{"mask"} automatically assigns <extra_id_0>, which conflicts with the task of masked filling

Open ChristLBUPT opened this issue 2 years ago • 1 comments

I want to do prompt tuning for a masked-fill-based T5 model, which has the input format like this:

test_dataset = [
    InputExample(text_a="The quick <extra_id_0> fox <extra_id_1> over the lazy dog", tgt_text="<extra_id_0> brown <extra_id_1> jumps <extra_id_2>"),
    InputExample(text_a="The Capital city of China is <extra_id_0>, which has a <extra_id_1> of 20 million", tgt_text="<extra_id_0> Beijing <extra_id_1> population <extra_id_2>")
]

if I use the template similar to that given by 2.1_conditional_generation.py, that is:

template = ManualTemplate(t5tokenizer, '{"placeholder": "text_a"} {"special": "<eos>"} {"mask"}')

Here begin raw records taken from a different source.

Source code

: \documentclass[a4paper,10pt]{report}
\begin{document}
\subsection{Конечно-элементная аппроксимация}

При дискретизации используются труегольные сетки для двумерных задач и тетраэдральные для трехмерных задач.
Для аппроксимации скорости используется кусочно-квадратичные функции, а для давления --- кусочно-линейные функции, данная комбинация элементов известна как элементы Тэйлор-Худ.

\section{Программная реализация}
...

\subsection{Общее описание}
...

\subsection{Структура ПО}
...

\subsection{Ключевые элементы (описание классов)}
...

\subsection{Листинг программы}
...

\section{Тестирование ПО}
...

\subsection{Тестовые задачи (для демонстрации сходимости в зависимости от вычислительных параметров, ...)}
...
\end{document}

it will automatically assign an <extra_id_0>at the corresponding position of {"mask"}, splitting the original sentence and target sentence with special token </s>, which results in duplicate <extra_id_0>s in input sentence, just as follows:

The Capital city of China is<extra_id_0>, which has a<extra_id_1> of 20 million <extra_id_0>

I know it is possible to manually add 1 to each extra_id in my dataset, but is it possible to ONLY use the source sentence as input and avoid automatically adding extra ids?

Jan 16 '23 07:01 ChristLBUPT

I am not sure I understand your question correctly. It seems that you are not using {"mask"} and therefore not using verbalizer on the whole. That way you probably should just use the transformers library, without wrapping it up with PromptModel in openprompt.

Mar 30 '23 07:03 yulinchen99